Liefert Iran ballistische Raketen an Russland?

6. September 2024

Seit der russischen Invasion in die Ukraine baut Moskau seine militärische Zusammenarbeit mit dem Iran aus. Irans neuer Präsident kann die Waffenlieferungen kaum stoppen.

Iran Ayatollah Ali Khamenei IRGC Teheran
Der Iran produziert ballistische Raketen Bild: SalamPix/abaca/picture alliance

Am 2. September berichtete die Finanznachrichtenagentur Bloomberg, der Iran werde in Kürze ballistische Raketen an Russland liefern. Unter Berufung auf nicht namentlich genannte europäische Beamte schrieb Bloomberg, dass der Iran möglicherweise bereits "innerhalb weniger Tage" mit den Lieferungen beginnen könnte. Dabei soll es sich um Hunderte von Raketen ballistischer Kurzstreckenraketen handeln, die im Krieg in der Ukraine eingesetzt werden könnten.

"Ich glaube nicht, dass Europa oder der Westen im Moment noch viele politische Hebel haben, um diesen möglichen Deal zu stoppen", sagt Iran-Experte Arman Mahmoudian und Dozent für russische und Nahost-Studien an der University of South Florida. "Sowohl Russland als auch der Iran haben schwere Sanktionen auferlegt bekommen.
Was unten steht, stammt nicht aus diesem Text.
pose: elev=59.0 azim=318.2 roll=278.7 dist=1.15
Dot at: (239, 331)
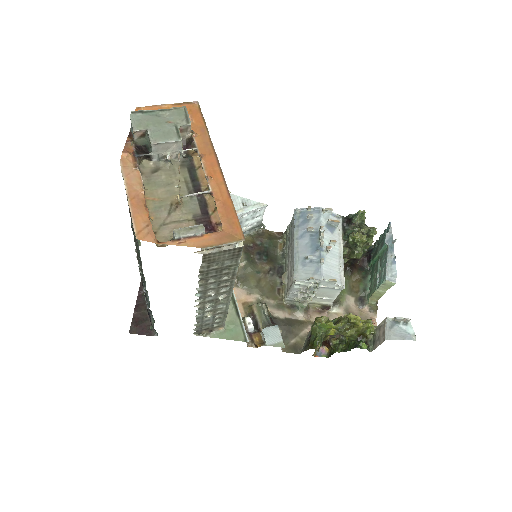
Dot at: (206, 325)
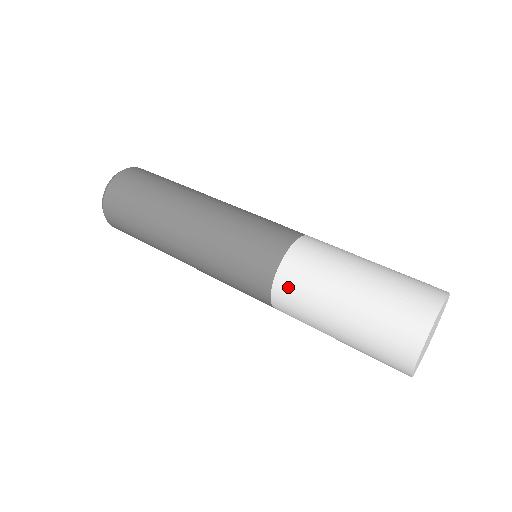
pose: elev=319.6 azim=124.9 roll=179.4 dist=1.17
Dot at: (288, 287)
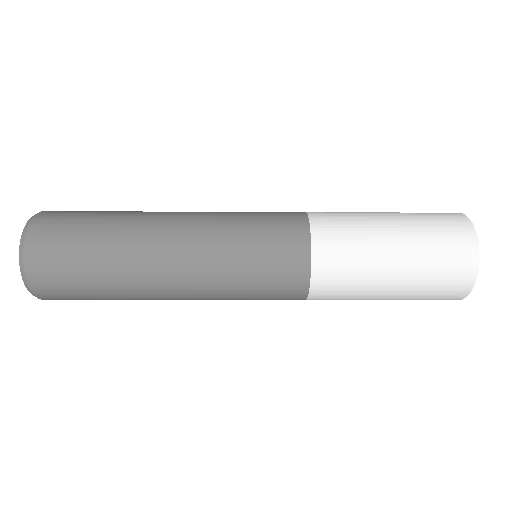
Dot at: occluded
Sie haben möglicherweise das Gefühl, nicht mehr viel verlieren zu können. Das könnte sie zu weiterer Zusammenarbeit motivieren."
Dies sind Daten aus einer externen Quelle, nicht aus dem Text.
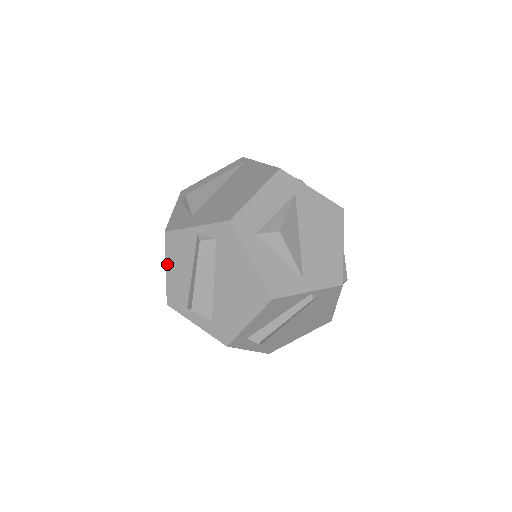
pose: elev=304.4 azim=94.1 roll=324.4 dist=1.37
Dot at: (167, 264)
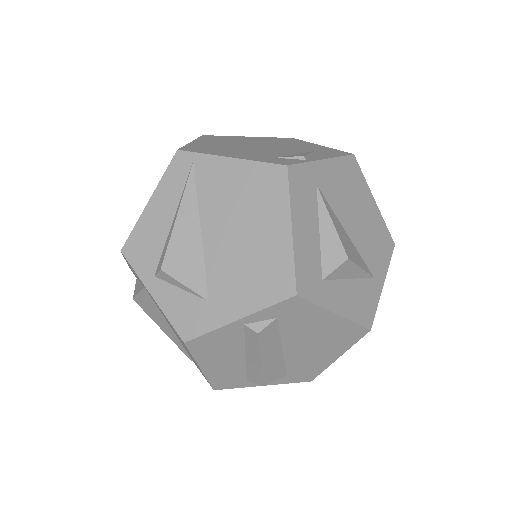
Dot at: (201, 365)
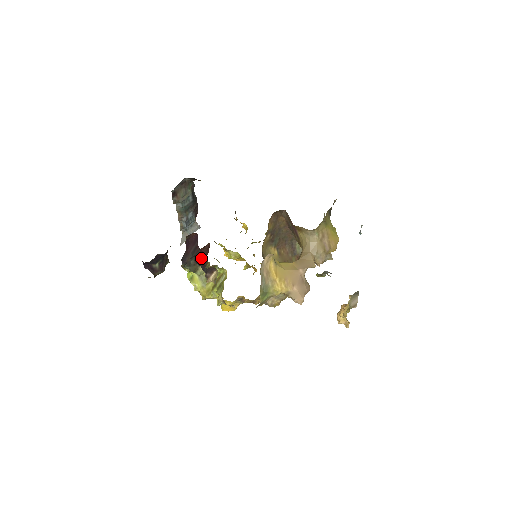
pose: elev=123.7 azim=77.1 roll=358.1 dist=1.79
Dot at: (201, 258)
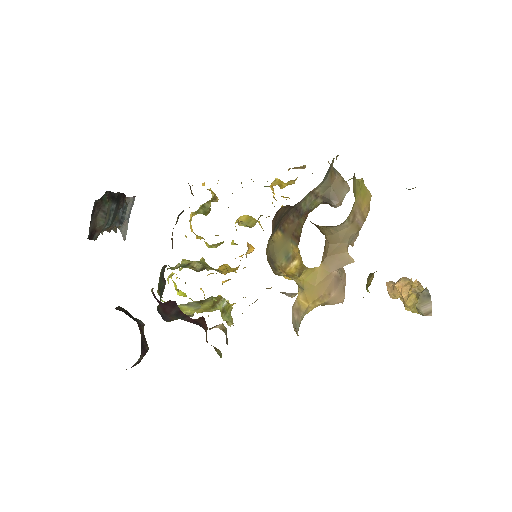
Dot at: (193, 321)
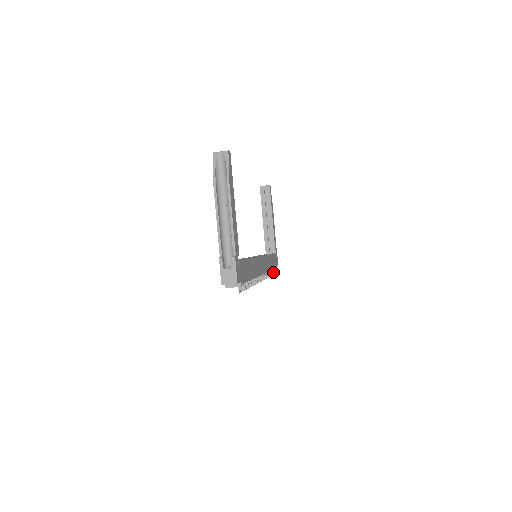
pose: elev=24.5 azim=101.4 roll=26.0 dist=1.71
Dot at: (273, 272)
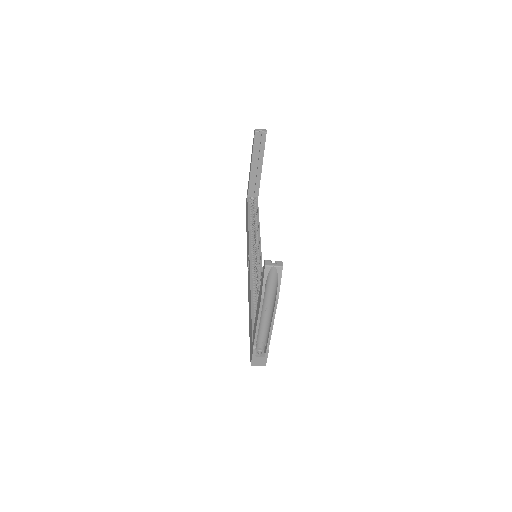
Dot at: occluded
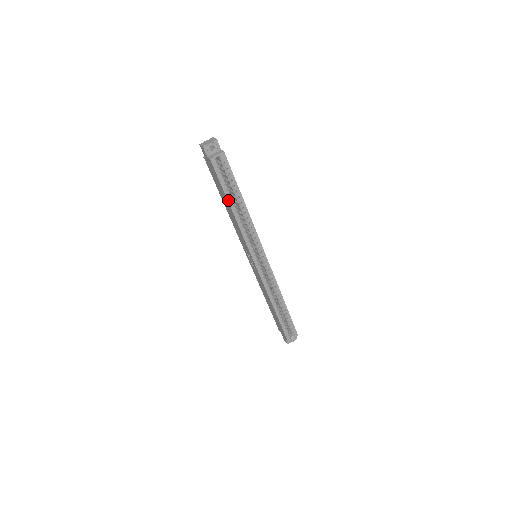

Iranische Shahed-Drohnen im Ukraine-Krieg

Seit dem russischen Überfall auf die Ukraine im Februar 2022 hat Moskau seine Kooperationen mit dem Iran ausgebaut. Bis Ende 2022 soll Russland nach Angaben des ukrainischen Geheimdienstes mehr als 2000 Drohnen aus dem Iran gekauft haben. Laut Militärexperten nutzt Russland diese Drohnen als "günstigeren Ersatz für teure Marschflugkörper", die verheerende Schäden anrichten. Inzwischen soll Russland diese Drohnen selbst produzieren. Laut Reuters sind Shahed-Drohnen ein fester Bestandteil der russischen Luftwaffe im Krieg in der Ukraine.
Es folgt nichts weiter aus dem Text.